Make the jump for more shots and info on this snow parked survivor.
This is a 1950 Studebaker Champion sedan in Rio Green. Notice the cool suicide rear doors? This is the first Champion sedan I have ever seen and I think it looks less awkward than the coupes. The coupes being famous for their optional “Starlight Coupe” wraparound rear window.
This Virgil Exner penned body style was introduced in 1947 and was a rare new design in post war America. The bigger car companies were selling rehashed late 30s designs. With its propeller spinner influenced grill (some folks call these cars “Bullet nosed”), I think this sedan looks a little like a Tucker.
The fender detail is particularly eye catching, perhaps more so here since snow is hiding the green house.
This car looks like it’s in pretty good shape. The year stickers on the license plates indicate that it has been out of service for a few years. I wonder why?
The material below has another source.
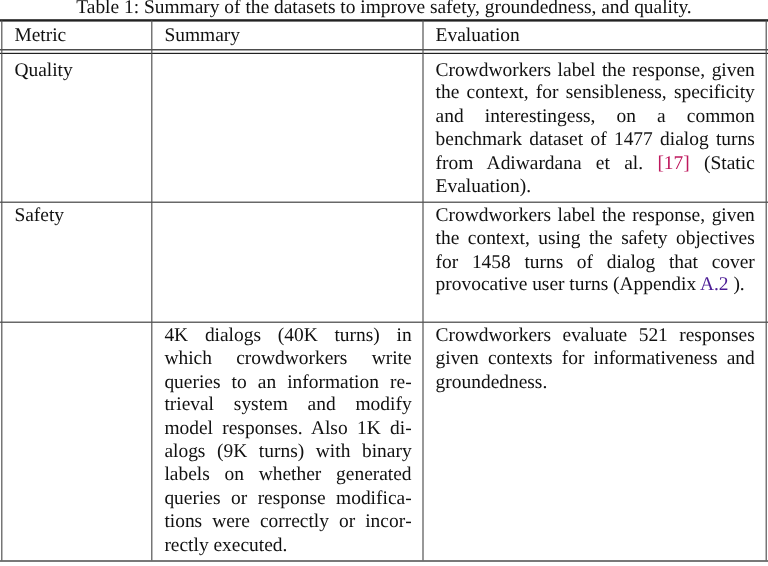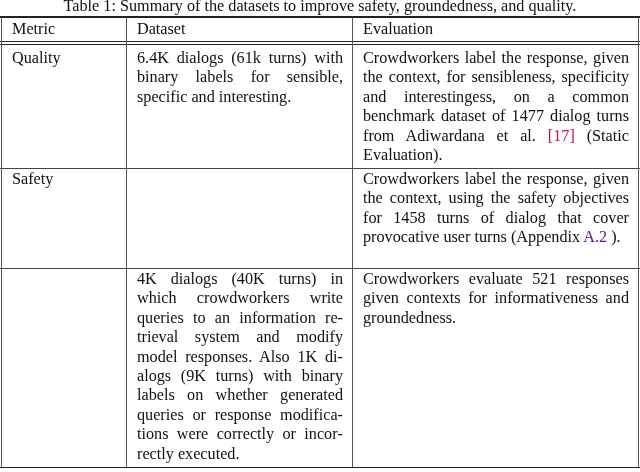"Dataset" div.cell { text: Dataset -> Summary }
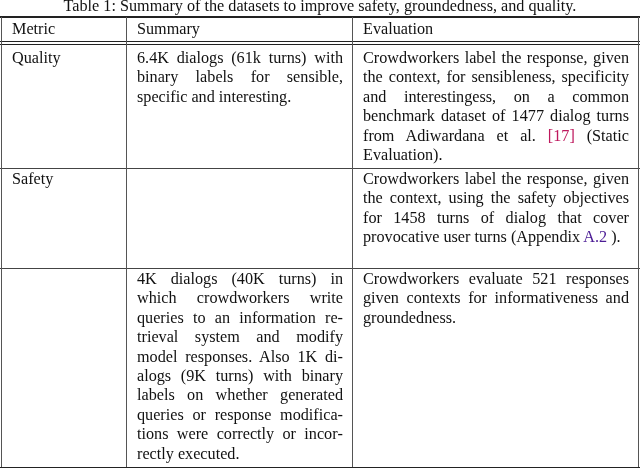"6.4K dialogs (61k turns) with" div.cell { html: <div>6.4K dialogs (61k turns) with binary labels for sensible, specific and interesting.</div> -> none }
Studebaker sold over 300,000 cars in 1950. All my life Studebakers have been “old cars”, referenced only on Happy Days or by Fozzi Bear in the Muppet Movie. I wonder what sort of person bought a Studebaker in 1950? The airplane inspired nose seems sort of Saab-like. The next model year, 1951, would see Studebaker introduce a V8 similar in design to the Chrysler Hemi. Did Saab sorts, engineers and professors, buy Studebakers?
This car came equipped with an inline six engine fed by a single carburetor that made 85 horsepower.